There have been some voices raised in change.org but unfortunately, most of them are petitions to ban FGM, not in the world, nor in the U.S. as a whole but in various states. Some are petitioning a ban in India, Asia, etc and there has been at least one petition in Spanish but unfortunately, it didn’t get too far. Nevertheless, I have been able to find a worldwide petition with 38 signatures! Not having anything better to present, I am placing the link here for those that want to sign and spread the word:
The truth is that FGM is far from being eradicated with 513,000 women in the U.S. reported as having experienced or in danger of experiencing the practice in 2012 and 500,000 in Europe since 2009. There is criticism of the opposition within Africa as “cultural colonialism” and a disrespect of human rights, with accusations of failing to appreciate the cultural context of FGM and describing parents as mutilators.
FGM has also been compared to cosmetic surgery such as breast enhancement and in fact, labiaplasty and clitoral hood reduction have not been defined as being a part of FGM by the WHO. The practice has been banned in regard to minors in the U.S. and Canada with a few countries like Sweden and the U.K. expanding it to the whole population.

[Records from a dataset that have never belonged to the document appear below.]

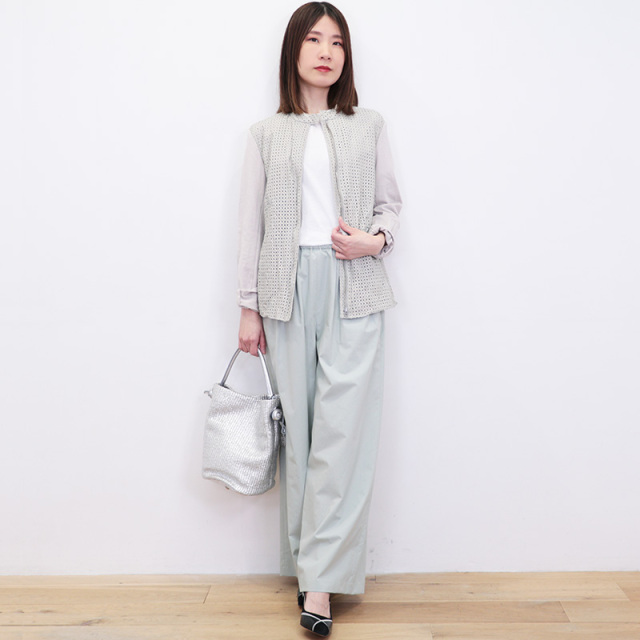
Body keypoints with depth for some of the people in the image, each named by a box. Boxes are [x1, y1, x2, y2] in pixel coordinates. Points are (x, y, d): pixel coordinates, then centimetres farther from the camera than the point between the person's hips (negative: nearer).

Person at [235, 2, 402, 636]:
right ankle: (307, 561, 16)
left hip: (353, 284, 0)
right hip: (289, 285, 1)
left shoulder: (369, 127, 13)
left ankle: (321, 580, -1)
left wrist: (375, 239, -9)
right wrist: (249, 307, 4)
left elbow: (390, 204, 14)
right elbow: (251, 223, 8)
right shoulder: (266, 133, 11)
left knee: (343, 429, -7)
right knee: (298, 427, 3)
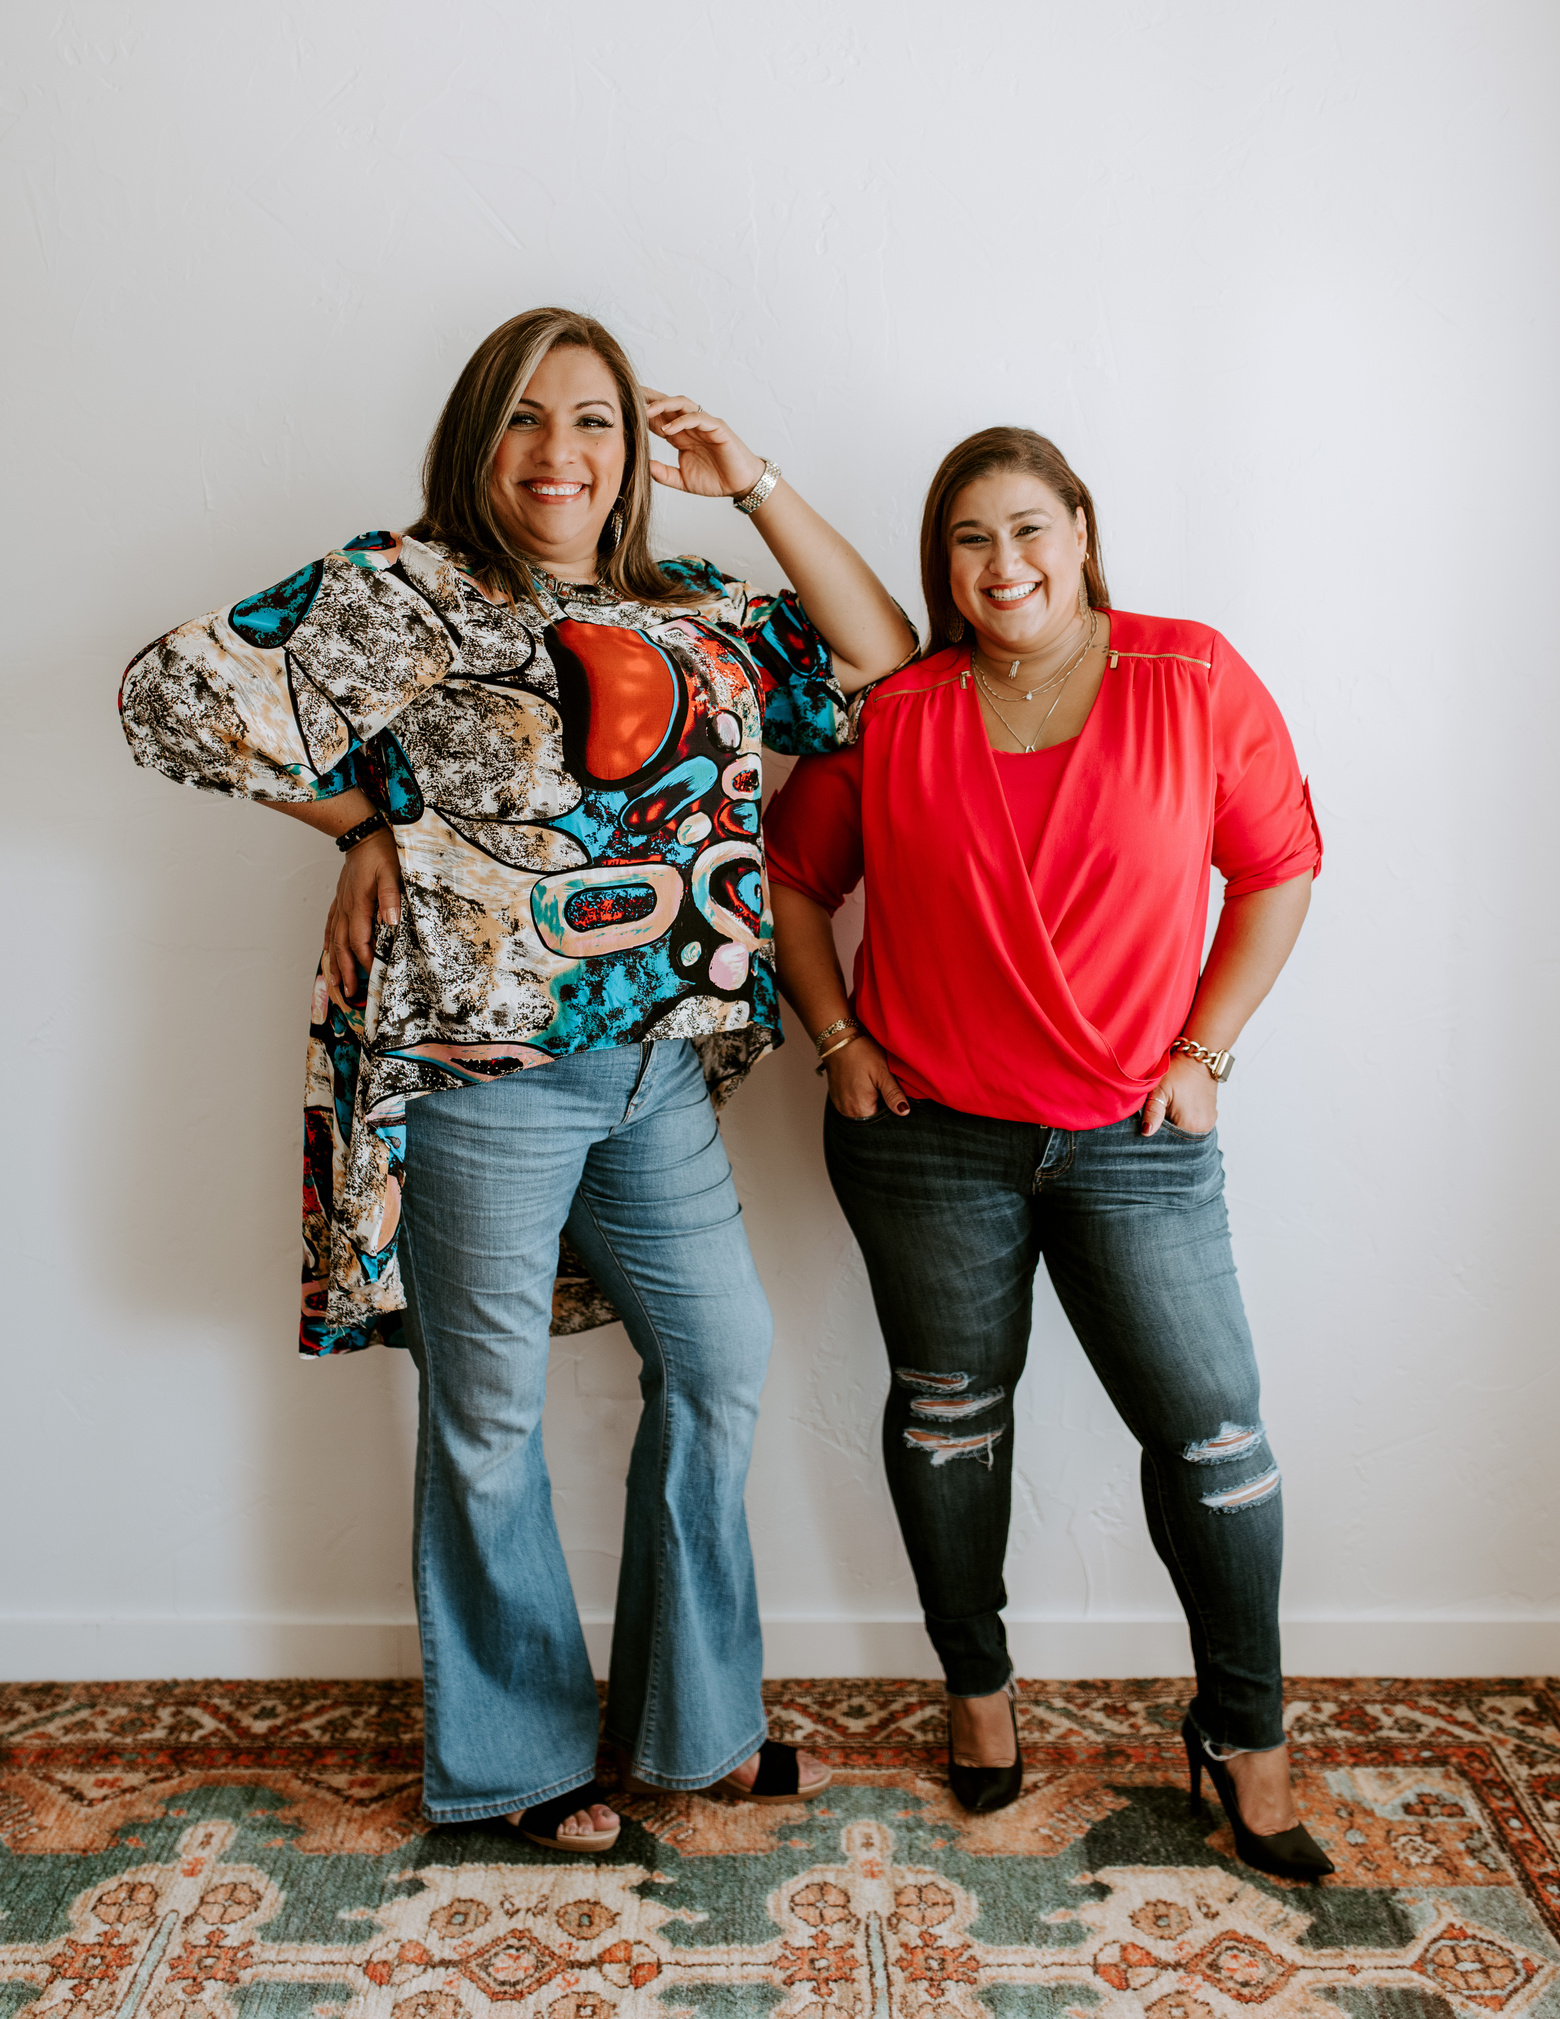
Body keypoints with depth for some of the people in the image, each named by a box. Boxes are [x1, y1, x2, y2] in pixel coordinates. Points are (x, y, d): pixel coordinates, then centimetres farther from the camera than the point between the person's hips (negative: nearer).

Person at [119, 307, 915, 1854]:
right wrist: (367, 824, -6)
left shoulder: (690, 615, 12)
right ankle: (510, 1756, 28)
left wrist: (756, 488, 4)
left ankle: (694, 1720, 33)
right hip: (480, 1068, -6)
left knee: (718, 1359, 12)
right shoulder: (397, 592, -4)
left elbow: (880, 661, 9)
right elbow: (174, 694, -7)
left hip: (661, 1066, 6)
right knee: (489, 1411, 7)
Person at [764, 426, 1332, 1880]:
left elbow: (1278, 868, 2)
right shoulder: (891, 711, -3)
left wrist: (1204, 1053, -3)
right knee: (946, 1413, 13)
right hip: (928, 1135, 1)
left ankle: (1245, 1735, 24)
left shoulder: (1195, 681, -4)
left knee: (1212, 1432, 1)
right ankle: (975, 1683, 37)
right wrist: (837, 1042, 0)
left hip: (1135, 1142, 0)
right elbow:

Female genital cutting is a polemic subject. It is based on ethnic, cultural, social and religious factors of the groups that practice it, though not necessarily for the same ones. What are your thoughts and stand on the matter? Is FGM an atrocity performed on women or is it part of cultural and/or social beliefs that should be respected at all cost? I would love to read your point of view and invite you to state it in the comments area of this post.